_Page extract_:
A big thanks to Pete who offered to loan me the needed caps on the list above to get me started on breadboarding.

Much more to come, and thanks for stopping by!

 Posted by at 4:11 pm

  23 Responses to “The A5 VOTT Project Commences: Resistors and capacitors, and inductors, oh my!”

  1. HI Jeff

    just a little bit of advice , apologies perhaps too late now, but iron core inductors in my opinion are much more natural sounding than the air core versions, after numerous trials, with much more realistic tone, sorry I know you have already bought them and indeed I could very well be wrong for your project. But I do feel the Altecs need a little bit of taming and teasing out of more tonal shades (certainly with my A7 that is), which is why I will keep my A7 but also try the very efficient Orangutan 096. which might just do that and have the Bass I long for. But who knows your crossover may well be a revelation in all these areas. And I will once again humbly follow you in your crossover project. with my tail hanging down between my legs.
    I eagerly await your findings.as we have near identical systems.

    All the Best Luke from the UK

    • Hi Luke,

      I was absolutely blown away by Pete Riggle’s A7 VOTTs last week. Pete built a variation of the Hiraga crossover that he adapted to the A7’s, and he used iron core inductors, so you may be on to something there. Pete’s A7 system is one of the best hi-fi systems I’ve ever heard. It was love at first listen for me.

      Pete also has some capacitors that he’s discovered that area really something special, and that is part of his secret for good sound too I think. It doesn’t hurt that Pete has six decades of experience modifying and designing loudspeakers, and once owned a loudspeaker company.

      His A7’s are rich, warm, musical, and utterly captivating to listen to music with. If I can get my A5’s sounding that good I’ll be in heaven!

      Best,

      Jeff

      • HI Jeff

        as an A7 owner with a 416 woofer, do you think Pete might be able to share his Higara mods. I know the Higara crossover was specifically for the 515/288/1005.

        Many Thanks Luke

        • Hi Luke,

          I’m sure Pete would be happy to share with you how he adapted the Hiraga-style crossover to the A7. Pete has put a lot of thought into his crossovers, done modeling of the circuit using SPICE, and done a lot of tuning by ear. By the way, are your A7’s 16 or 8 Ohm?

          Pete’s email addy is peteriggle@msn.com. Send Pete an email and tell him Jeff sent you, I’m sure he’d be glad to help.

          My A7’s are 16 Ohm, but once I get finished with the A5 crossover project, I’d like to adapt Pete’s Hiraga-style crossover design to my A7’s as well.

_Record extracts_:
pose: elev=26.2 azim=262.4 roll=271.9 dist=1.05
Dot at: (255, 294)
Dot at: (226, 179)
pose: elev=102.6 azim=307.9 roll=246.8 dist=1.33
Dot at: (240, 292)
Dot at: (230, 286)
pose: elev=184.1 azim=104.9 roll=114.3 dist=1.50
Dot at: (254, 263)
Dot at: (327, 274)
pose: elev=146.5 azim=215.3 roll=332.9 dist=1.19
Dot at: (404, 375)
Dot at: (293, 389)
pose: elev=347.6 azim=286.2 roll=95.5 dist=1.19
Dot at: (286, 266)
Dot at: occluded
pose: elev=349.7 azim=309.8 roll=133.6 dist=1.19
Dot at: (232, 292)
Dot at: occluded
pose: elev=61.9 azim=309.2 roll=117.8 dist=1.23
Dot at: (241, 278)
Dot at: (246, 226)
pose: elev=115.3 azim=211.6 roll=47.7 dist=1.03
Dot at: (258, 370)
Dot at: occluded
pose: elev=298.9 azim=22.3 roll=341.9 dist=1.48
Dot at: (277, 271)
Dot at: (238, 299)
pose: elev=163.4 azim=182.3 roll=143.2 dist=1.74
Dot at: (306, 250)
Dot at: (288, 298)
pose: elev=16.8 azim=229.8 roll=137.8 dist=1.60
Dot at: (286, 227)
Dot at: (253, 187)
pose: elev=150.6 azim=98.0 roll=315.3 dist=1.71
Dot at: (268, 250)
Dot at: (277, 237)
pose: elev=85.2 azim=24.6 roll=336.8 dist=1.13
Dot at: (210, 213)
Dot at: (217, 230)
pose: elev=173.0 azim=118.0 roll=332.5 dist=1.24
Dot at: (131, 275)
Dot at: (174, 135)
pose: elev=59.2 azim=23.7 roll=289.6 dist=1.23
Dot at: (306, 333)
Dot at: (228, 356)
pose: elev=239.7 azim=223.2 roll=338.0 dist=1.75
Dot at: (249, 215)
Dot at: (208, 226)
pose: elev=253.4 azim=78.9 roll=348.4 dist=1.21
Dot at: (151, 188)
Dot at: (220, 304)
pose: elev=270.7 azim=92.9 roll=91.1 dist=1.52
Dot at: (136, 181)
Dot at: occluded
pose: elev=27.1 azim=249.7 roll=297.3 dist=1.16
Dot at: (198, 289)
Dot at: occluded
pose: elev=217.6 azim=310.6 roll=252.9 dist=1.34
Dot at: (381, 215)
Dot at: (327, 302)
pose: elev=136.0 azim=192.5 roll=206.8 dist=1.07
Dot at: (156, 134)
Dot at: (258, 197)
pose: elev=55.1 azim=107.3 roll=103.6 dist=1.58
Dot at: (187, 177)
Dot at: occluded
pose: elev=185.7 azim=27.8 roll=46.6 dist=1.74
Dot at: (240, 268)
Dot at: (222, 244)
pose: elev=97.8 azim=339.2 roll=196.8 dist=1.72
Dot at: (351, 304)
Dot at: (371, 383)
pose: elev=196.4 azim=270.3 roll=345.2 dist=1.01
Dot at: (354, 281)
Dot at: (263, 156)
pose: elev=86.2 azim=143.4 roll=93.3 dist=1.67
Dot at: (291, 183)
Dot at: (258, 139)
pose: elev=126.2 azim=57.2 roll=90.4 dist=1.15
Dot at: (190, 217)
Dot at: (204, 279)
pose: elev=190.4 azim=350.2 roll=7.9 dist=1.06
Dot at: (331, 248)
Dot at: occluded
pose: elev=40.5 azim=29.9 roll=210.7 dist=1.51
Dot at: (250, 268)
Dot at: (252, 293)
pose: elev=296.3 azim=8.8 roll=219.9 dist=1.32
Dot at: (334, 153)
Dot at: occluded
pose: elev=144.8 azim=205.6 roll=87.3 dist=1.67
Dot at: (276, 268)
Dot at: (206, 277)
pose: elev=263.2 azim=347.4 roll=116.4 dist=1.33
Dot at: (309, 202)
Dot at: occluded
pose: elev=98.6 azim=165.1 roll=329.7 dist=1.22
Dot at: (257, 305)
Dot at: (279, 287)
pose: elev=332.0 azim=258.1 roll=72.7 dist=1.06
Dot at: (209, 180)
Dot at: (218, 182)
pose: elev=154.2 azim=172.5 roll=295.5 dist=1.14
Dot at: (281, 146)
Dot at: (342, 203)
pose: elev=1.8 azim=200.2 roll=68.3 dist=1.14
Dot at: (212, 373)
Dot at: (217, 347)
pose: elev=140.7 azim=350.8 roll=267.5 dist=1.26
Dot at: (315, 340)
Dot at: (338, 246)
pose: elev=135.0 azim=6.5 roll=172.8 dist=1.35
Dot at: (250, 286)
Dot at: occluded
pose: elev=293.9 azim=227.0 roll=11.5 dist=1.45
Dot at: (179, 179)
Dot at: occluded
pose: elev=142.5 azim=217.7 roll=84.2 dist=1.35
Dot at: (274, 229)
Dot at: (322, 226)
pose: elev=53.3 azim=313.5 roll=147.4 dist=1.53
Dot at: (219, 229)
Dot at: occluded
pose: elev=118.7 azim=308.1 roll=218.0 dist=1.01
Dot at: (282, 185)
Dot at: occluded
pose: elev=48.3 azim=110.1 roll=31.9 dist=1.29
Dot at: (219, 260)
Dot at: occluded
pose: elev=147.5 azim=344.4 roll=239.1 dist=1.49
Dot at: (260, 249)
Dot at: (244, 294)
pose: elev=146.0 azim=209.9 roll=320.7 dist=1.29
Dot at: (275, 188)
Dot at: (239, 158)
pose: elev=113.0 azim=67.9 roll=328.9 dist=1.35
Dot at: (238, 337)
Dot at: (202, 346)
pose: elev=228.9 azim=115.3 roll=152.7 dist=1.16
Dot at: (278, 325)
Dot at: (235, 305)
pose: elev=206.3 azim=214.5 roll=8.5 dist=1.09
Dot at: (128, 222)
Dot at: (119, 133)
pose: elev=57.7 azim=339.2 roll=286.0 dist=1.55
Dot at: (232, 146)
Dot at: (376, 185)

_Written instruction 1_:
In the comment thread about the A5 VOTT crossover project, why does Jeff say Luke may be on to something with iron core inductors? Answer in one to three sentences.
_Written instruction 2_:
In the comment thread about the A5 VOTT crossover project, rewrite the paragraph beginning "I'm sure Pete would be happy to share" as a short bulleted list that keeps its main facts.
_Written instruction 3_:
Carry the comment thread about the A5 VOTT crossover project forward from the point where it stops.

_Task result 1_:
Pete Riggle used iron core inductors in the Hiraga-style crossover he adapted to his A7 VOTTs. Jeff had been absolutely blown away by that system the week before and calls it one of the best hi-fi systems he has ever heard.

_Task result 2_:
- Jeff expects Pete would gladly explain how he adapted the Hiraga-style crossover to the A7.
- Pete has given his crossovers a lot of thought.
- He modeled the circuit using SPICE.
- He did extensive tuning by ear.
- Jeff asks whether Luke's A7s are 16 or 8 Ohm.

_Task result 3_:
          Keep me posted on how it goes!

          Kind regards,

          Jeff

          • thanks Jeff for that,

            Mine are all 16 ohm. I had the bass port reduced by 50% and that made a huge difference to the clarity of the bass notes. I also copied your enclosure and put more padding inside the box behind the woofer horns. This improved the tone and detail as well as separation no end. Finally i added RCA 6l6 to my mc30 and I am in two minds about the tonality being better than the reissue Mullards. The latter got damaged by the way due to my own fault, but are very cheap to buy. I recall from memeory that they had wonderful tone and a huge sound stage as well as great PRAT. Yves kindly added in the Arizona caps to my MC30’s so i guess i am still keeping up with you!!. Now one change you have not mentioned is the pre tubes in the mx110??? I changed them from the Tungsram that was in them to Telefunken. The sound has great clarity speed and separation now. Tonal warmth has not improved greatly but note decay and finer inflections are so much more obvious. At long last the UK have Arizona caps so i will be experimenting with them in the mx110 shortly.

            All the best Jeff I look forward to our parallel worlds of adventure, although my world is always a few weeks behind yours as you are always the innovator first!

          • Hi Luke!

            I told Pete about your desire to do the Hiraga-san crossovers for your A7’s, and he said he’d be glad to offer any insights he could. Pete told me he had to do very little to adapt the Hiraga crossovers to the A7’s, so just send him an email, and he can walk you through it.

            After I get my A5 VOTT crossovers completely sorted out, I think I’ll build a pair for my ‘Stokowski’ A7 VOTTs too, as I’m really impressed with the result I’m hear both on Pete’s A7’s and my A5’s.

            You mentioned you liked the tone of the iron core inductors best, which iron core inductors are you using, I may have to give that a try.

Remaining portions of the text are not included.